Chinese leaders are “calmly analyzing” Russia’s invasion of Ukraine in search of lessons for future scenarios involving Taiwan or Japan, a Japanese lawmaker said Wednesday.
Keiji Furuya, who led a delegation to Taipei this week, concluded his three-day visit after meetings with senior Taiwanese leaders, including President Tsai Ing-wen. Furuya, 69, chairs a bipartisan parliamentary group that oversees bilateral relations in the absence of formal diplomatic relations between Tokyo and Taipei.
In public remarks he made alongside Taiwanese parliament speaker You Si-kun, Furuya cited Abe Shinzo, the late Japanese prime minister, who in the months before his death had linked stability in the Taiwan Strait to Japan’s own security.
“An emergency in Taiwan is a Japanese emergency, and therefore an emergency for the Japanese-American alliance,” Abe said in November 2021. “Leaders in Beijing, President Xi Jinping in particular, must not disregard this understanding. “
Wang Yu Ching/Office of the President, Taiwan
Furuya, who described himself as a close friend of the Abe family, said, “I believe that 100% is the common understanding of Taiwan, the United States and other like-minded countries.”
China was “calmly analyzing” the course of the Russian-Ukrainian war, the lawmaker said.
“He may have the ambition to apply those lessons in the Taiwan Strait or in Okinawa,” Furuya said through an interpreter. “And so I want to emphasize that like-minded countries that share universal values should strengthen their cooperation.”
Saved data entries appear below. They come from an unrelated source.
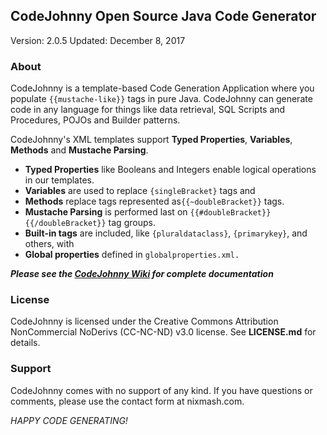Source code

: ## CodeJohnny Open Source Java Code Generator

Version: 2.0.5
Updated: December 8, 2017

### About

CodeJohnny is a template-based Code Generation Application where you populate `{{mustache-like}}` tags in pure Java. CodeJohnny can generate code in any language for things like data retrieval, SQL Scripts and Procedures, POJOs and Builder patterns. 

CodeJohnny's XML templates support **Typed Properties**, **Variables**, **Methods** and **Mustache Parsing**. 
- **Typed Properties** like Booleans and Integers enable logical operations in our templates. 
- **Variables** are used to replace `{singleBracket}` tags and 
- **Methods** replace tags represented as`{{~doubleBracket}}` tags. 
- **Mustache Parsing** is performed last on `{{#doubleBracket}}{{/doubleBracket}}` tag groups. 
- **Built-in tags** are included, like `{pluraldataclass}`, `{primarykey}`, and others, with 
- **Global properties** defined in `globalproperties.xml.`

***Please see the [CodeJohnny Wiki](https://github.com/mintster/codejohnny/wiki) for complete documentation***

### License

CodeJohnny is licensed under the Creative Commons Attribution NonCommercial NoDerivs (CC-NC-ND) v3.0 license. See **LICENSE.md** for details.

### Support 

CodeJohnny comes with no support of any kind. If you have questions or comments, please use the contact form at nixmash.com.

*HAPPY CODE GENERATING!*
The island of Okinawa, part of a chain of islands in the western Pacific that includes Japan’s westernmost territory, is home to about three-quarters of the 50,000 US troops stationed in Japan. If the United States were to intervene in a Chinese attack on Taiwan, its Japan-based forces would most likely spearhead the defense and could become military targets for Beijing.
Analysts say one of the obvious lessons China could learn from Russia’s protracted war in Ukraine is the need to strike quickly and decisively, to prevent the target and its allies from mounting a defense.
The likelihood of Japan being embroiled in a future Taiwan Strait crisis, if only through proximity, has spurred repeated calls from Tokyo to Beijing not to alter the region’s status quo. Furuya, meanwhile, described the Japan-Taiwan relationship as one of “true friends in adversity.”
His event with You followed a Monday meeting with Taiwanese Prime Minister Su Tseng-chang. The two Taiwanese officials were sanctioned by the Chinese government in November.
In remarks to Tsai on Tuesday, Furuya, a member of Japan’s ruling Liberal Democratic Party, praised the Taiwanese president’s “calm and cautious” response to ongoing military exercises around the island in recent weeks.
“Russia’s invasion of Ukraine is no different from China’s use of the recent visit of the Speaker of the United States House of Representatives to Taiwan as a pretext to fire missiles into the economic zone. exclusive to Japan,” Furuya said, according to a reading from Tsai’s office. “These military threats are absolutely unacceptable to the people of Taiwan and Japan.”
Beijing, which claims Taiwan as its own, criticized Furuya for his visit and also blamed Tokyo for allowing “political manipulation”, China’s Foreign Ministry said in a statement on Tuesday, saying Japanese lawmakers had ignored by multiple diplomatic protests.
China and Japan have quietly attempted to stabilize relations this year as the countries celebrate half a century of formal diplomatic relations.